Locke promoted reason to a high place in the Christian life. While the content of divine revelation cannot be evaluated by reason, we should use reason to evaluate whether actual divine revelation has taken place. The claim that someone has received revelation should be rationally verified before it is believed. Locke warned against the dangers of “enthusiasm,” which was becoming popular at the time and still expresses itself today in many Christian groups that emphasize emotion and direct personal revelation. Locke warned that the excitement of personal revelation can often overrule the rational faculties and cause some people to believe things that were not actually revealed by God. He also makes this point in The Conduct of the Understanding and the Reasonableness of Christianity. According to Locke, abandoning reason in favor of personal revelation leads to “odd opinions and extravagant actions” (op. cit., Chapter XIX, “Of Enthusiasm,” section 8). Unfortunately, Locke’s warning is unheeded in many churches today, and some engage in all kinds of odd and extravagant actions.

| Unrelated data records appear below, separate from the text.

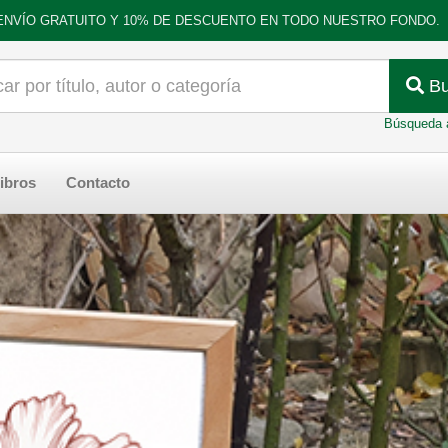
ENVÍO GRATUITO Y 10% DE DESCUENTO EN TODO NUESTRO FONDO.
Bu
Búsqueda 
ibros
Contacto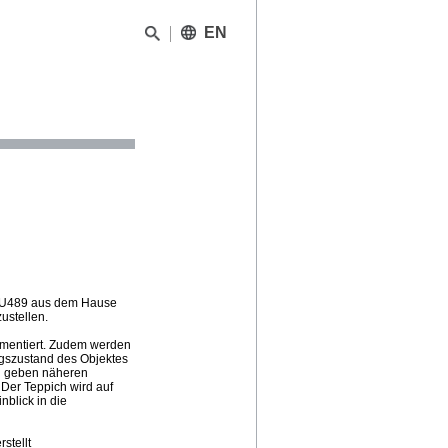
EN
ch U489 aus dem Hause
ustellen.
kumentiert. Zudem werden
ngszustand des Objektes
en geben näheren
Der Teppich wird auf
nblick in die
stellt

John Locke also put forward arguments for the existence of God and the possibility of miracles. He gives a detailed and convincing argument for God’s existence in Book IV, Chapter X of his Essay Concerning Human Understanding. Locke accepted the miracles recorded in the gospel accounts as things God did to draw our attention to His revelation. See his “Discourse on Miracles,” published posthumously in 1706.

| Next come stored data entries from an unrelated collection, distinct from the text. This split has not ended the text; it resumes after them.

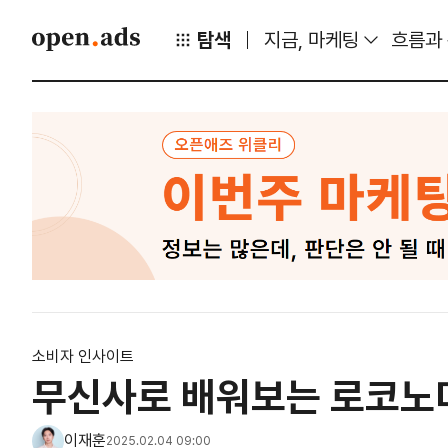
탐색
지금, 마케팅
흐름과
소비자 인사이트
무신사로 배워보는 로코노
이재훈
2025.02.04 09:00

Locke’s considered himself an Anglican until the day he died, but his theology departed from orthodox doctrine. It is fairly certain that Locke did not accept the doctrine of the Trinity. To quote a recent book on Locke, “His Christological reflections and his consideration of Trinitarian issues denote a heterodox, non-Trinitarian conception of the Godhead, which presents both Socinian and Arian elements, although he never expressly denied the Trinity. Irenic and prudential reasons contributed to his choice to avoid public discussion of the Trinitarian dogma” (Lucci, D., John Locke’s Christianity, chapter 5, “The Trinity and Christ,” Cambridge University Press, 2020, p. 134).

At least at one point, Locke accepted the virgin birth (The Reasonableness of Christianity, as Delivered in the Scriptures, from The Works of John Locke in Nine Volumes, Vol. 6, London: Rivington, 1824, 12th ed.). And Locke saw Jesus as the Jewish Messiah who performed miracles. But there is ample proof that Locke rejected the Trinity, so he would not have considered Jesus Christ divine. His theology would be more in line with Unitarianism or Christian liberalism.

John Locke’s most lasting impact upon Christianity came indirectly, from his writings on ethics and government. Locke held that natural law (also expressed in the Golden Rule) teaches us that “being all equal and independent, no one ought to harm another in his life, health, liberty or possessions; for men being all the workmanship of one omnipotent and infinitely wise maker” (The Second Treatise on Government, Chapter II, “Of the State of Nature,” section 6). It was from John Locke that Thomas Jefferson got the ideas he expressed in the Declaration of Independence: “We hold these truths to be self-evident, that all men are created equal, that they are endowed by their Creator with certain unalienable Rights, that among these are Life, Liberty and the pursuit of Happiness.”

The freedom of American society, rooted in the philosophy of John Locke, allowed Christianity to flourish and for Christians to accumulate wealth used to fund mission endeavors worldwide. The American ideals of democracy and tolerance are due in large part to the heavy reliance of the Founding Fathers on the writings of John Locke. To the extent that the United States has been able to sway other governments in the direction of freedom and tolerance, those governments have been more tolerant of Christians within their borders. As American society strays further from the principles articulated by John Locke, Christian morality becomes increasingly intolerable, and Christians become more susceptible to persecution.